My husband’s colleague negotiated for a package that included several years of working part-time before retiring based on his full-time income. My elderly mother enjoyed a “senior companion” — paid for by a county agency — who would drop in a few times a week to play cards or run errands for her. We all know people who have turned hobbies into occupations, often making extensive use of the Web. Three generations of one family I’m acquainted with live in one house, taking care of each other, sharing everything and learning daily how to make it work.
These are the easier choices. Some choices are harder, such as divorcing a dear but severely disabled spouse in order for him or her to qualify for adequate insurance or Medicaid benefits, or finally cutting loose a loved one who is draining off personal and financial resources. It’s difficult, but it’s done.
I’m not certain what The Spouse and I will have to do when the time comes. I suspect making some sort of part-time income for a time will be part of the mix, as well as downsizing some plans and expectations. But I’m not looking for Uncle Sam to come rolling in on a tank anytime soon to solve my personal financial problems.

All Top Stories 




[...] in the Sun, er, Bee September 2, 2008 Thanks to ByJane for pointing out that one of my blogposts at MidLifeBloggers was picked up over the weekend by the Sacramento Bee in its California Blogwatch column. After [...]
I didn’t participate in the survey but i can definitely be counted among the pessimists. And, while I don’t expect the government to rescue my generation, I imagine sundry government entities will be compelled to “do” something (particularly in housing and healthcare) because, in pure demographic terms, there are so dang many of us and we, collectively, have so little put away for retirement.

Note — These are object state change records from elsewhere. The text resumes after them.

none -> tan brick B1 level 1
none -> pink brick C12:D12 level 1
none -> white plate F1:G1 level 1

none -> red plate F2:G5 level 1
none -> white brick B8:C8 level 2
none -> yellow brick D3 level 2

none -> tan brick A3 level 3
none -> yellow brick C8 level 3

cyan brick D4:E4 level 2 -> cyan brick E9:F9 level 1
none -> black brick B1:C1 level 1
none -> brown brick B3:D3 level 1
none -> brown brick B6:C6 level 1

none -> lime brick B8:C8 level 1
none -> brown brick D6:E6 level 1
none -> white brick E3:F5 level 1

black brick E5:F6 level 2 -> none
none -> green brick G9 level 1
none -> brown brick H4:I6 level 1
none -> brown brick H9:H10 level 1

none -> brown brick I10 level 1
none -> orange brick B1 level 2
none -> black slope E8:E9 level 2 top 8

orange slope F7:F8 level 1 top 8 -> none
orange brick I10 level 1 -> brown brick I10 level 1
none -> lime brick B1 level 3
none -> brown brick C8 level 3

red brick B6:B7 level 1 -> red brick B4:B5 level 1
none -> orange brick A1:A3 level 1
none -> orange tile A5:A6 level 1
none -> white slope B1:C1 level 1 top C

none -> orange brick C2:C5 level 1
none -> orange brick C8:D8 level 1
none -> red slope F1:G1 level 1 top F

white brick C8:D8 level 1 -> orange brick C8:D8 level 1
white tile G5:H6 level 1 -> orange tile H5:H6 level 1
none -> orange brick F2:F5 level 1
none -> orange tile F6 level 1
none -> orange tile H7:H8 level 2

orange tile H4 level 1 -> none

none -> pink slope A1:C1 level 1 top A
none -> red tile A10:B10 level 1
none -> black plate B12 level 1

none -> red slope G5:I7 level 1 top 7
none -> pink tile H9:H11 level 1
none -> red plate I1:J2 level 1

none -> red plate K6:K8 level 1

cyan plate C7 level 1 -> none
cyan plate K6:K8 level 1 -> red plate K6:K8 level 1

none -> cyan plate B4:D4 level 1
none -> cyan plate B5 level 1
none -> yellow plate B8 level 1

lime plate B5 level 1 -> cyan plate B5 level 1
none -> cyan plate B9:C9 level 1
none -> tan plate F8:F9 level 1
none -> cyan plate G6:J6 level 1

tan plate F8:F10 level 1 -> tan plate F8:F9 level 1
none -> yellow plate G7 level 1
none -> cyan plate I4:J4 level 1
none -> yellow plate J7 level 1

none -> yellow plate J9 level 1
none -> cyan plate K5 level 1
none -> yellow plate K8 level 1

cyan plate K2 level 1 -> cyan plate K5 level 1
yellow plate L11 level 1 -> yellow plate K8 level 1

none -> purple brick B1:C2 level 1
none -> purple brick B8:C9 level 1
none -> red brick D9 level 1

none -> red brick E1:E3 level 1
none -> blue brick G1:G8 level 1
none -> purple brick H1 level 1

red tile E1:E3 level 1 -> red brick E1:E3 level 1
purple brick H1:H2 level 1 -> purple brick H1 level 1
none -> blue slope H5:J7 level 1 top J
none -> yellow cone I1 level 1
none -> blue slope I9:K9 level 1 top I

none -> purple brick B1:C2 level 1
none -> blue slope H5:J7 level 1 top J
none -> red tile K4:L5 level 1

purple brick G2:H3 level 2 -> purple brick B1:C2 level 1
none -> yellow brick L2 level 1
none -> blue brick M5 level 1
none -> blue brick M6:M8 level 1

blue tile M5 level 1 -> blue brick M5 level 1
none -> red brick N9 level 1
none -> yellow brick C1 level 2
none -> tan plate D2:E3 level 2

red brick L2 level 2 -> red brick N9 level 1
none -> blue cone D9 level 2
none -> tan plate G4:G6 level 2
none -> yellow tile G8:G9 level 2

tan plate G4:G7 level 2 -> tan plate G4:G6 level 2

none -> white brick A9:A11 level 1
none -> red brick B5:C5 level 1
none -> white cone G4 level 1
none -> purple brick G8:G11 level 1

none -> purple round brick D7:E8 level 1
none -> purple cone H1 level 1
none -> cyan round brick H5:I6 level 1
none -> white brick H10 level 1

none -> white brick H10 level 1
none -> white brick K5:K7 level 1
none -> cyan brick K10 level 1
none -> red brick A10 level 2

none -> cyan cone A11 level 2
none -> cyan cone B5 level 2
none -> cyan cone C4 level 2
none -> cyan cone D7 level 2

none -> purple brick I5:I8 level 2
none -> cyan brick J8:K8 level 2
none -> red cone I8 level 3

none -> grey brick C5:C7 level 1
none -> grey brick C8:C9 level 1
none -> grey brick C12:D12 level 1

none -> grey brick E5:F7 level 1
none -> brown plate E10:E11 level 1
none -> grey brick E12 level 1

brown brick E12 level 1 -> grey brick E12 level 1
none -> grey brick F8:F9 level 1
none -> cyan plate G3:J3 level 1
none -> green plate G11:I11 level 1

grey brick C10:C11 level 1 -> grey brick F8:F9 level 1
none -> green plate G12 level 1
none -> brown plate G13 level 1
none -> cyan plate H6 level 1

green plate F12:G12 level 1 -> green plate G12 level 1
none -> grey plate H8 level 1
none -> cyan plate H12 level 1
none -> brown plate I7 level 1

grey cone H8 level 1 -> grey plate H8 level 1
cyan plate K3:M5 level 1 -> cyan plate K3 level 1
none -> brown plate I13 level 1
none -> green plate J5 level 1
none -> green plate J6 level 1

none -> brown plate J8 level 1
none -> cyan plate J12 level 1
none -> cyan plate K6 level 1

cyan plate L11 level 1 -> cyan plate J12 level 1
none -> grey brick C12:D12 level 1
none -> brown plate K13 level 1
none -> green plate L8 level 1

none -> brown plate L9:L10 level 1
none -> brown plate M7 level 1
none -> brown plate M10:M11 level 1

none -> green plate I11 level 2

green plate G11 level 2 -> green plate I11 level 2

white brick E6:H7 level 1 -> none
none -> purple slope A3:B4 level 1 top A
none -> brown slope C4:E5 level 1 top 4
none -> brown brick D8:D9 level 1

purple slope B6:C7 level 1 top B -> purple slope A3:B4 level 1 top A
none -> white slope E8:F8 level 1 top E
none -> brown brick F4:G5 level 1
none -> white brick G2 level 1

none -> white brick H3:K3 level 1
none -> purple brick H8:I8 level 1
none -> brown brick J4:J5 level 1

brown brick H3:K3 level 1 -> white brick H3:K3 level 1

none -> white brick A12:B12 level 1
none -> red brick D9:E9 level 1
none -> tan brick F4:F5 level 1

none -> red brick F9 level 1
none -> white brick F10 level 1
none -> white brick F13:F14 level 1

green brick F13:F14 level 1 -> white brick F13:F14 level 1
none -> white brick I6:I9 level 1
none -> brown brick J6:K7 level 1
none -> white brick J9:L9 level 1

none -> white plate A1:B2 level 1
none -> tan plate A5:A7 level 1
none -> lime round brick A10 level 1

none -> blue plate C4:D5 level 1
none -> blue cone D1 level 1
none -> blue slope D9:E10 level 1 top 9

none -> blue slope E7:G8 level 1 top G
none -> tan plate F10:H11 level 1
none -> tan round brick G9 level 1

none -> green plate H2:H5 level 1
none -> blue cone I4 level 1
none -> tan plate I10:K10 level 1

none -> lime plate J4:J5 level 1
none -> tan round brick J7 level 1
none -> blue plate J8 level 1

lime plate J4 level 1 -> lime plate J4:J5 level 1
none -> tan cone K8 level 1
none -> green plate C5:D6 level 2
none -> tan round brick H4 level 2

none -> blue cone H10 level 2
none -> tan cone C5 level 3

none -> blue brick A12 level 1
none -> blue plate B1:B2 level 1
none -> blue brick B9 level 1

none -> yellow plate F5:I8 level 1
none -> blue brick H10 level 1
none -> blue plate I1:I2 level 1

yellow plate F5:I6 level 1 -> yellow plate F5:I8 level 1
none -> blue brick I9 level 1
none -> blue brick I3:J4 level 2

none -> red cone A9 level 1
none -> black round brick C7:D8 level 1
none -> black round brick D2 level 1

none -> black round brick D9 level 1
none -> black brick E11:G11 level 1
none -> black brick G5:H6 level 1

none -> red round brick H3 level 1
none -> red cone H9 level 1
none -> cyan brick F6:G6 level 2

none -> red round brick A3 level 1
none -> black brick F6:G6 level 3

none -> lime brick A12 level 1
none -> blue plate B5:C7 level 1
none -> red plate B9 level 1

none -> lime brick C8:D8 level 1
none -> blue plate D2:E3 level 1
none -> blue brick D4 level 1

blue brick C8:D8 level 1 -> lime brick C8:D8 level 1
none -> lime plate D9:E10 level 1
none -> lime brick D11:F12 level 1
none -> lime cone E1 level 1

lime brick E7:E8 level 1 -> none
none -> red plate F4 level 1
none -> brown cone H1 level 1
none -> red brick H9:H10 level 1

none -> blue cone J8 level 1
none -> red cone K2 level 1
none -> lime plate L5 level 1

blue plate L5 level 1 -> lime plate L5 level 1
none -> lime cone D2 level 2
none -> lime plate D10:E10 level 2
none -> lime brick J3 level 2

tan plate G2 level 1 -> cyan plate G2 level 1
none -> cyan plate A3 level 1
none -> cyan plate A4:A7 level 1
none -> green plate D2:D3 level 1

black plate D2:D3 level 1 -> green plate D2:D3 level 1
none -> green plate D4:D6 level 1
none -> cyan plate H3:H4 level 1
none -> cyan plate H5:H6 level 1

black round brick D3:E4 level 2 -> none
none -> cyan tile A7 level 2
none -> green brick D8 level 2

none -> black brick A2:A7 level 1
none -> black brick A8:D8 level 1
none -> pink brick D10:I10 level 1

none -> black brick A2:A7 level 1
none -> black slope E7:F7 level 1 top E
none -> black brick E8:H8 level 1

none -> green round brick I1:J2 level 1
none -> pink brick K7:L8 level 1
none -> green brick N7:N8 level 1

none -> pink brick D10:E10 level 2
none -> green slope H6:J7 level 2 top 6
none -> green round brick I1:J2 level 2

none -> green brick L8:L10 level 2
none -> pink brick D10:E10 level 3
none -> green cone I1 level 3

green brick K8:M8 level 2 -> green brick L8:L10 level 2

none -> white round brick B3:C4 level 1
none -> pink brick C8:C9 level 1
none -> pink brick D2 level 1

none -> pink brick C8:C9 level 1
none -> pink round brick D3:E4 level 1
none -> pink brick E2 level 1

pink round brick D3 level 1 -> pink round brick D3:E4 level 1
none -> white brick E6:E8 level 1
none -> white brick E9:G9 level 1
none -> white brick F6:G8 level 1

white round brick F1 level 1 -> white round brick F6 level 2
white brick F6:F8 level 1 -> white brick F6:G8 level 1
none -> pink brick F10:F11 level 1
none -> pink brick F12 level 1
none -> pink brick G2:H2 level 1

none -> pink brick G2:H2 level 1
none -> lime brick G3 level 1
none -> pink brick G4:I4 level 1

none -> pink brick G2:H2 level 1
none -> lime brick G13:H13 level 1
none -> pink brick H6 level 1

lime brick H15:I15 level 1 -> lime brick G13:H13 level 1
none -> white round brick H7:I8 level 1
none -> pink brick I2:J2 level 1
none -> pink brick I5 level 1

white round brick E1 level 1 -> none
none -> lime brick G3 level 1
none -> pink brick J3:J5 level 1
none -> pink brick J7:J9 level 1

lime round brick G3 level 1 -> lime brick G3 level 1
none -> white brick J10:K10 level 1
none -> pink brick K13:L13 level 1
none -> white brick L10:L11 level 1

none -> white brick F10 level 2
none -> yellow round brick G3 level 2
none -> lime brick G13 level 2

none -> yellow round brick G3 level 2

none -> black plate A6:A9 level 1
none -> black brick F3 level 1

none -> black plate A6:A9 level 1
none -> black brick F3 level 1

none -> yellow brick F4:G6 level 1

My husband and I have tried to save, of course, but we got a late start, having entered the workforce during the Reagan recession. And of course, we aren’t immune to the siren songs of a consumerist culture. So I expect to continue working, full-time or part-time, until the impairments of age make it physically or mentally impossible. And then I will probably take my place in a veritable tsunami of indigent seniors.
msmeta reply on August 20th, 2008 12:07 pm:
Ellen, it’s my apocalyptic vision of those indigent seniors that keeps me awake some nights. Aged, infirm — and destitute. Wow. Will our children and American charity be enough to fill the gap?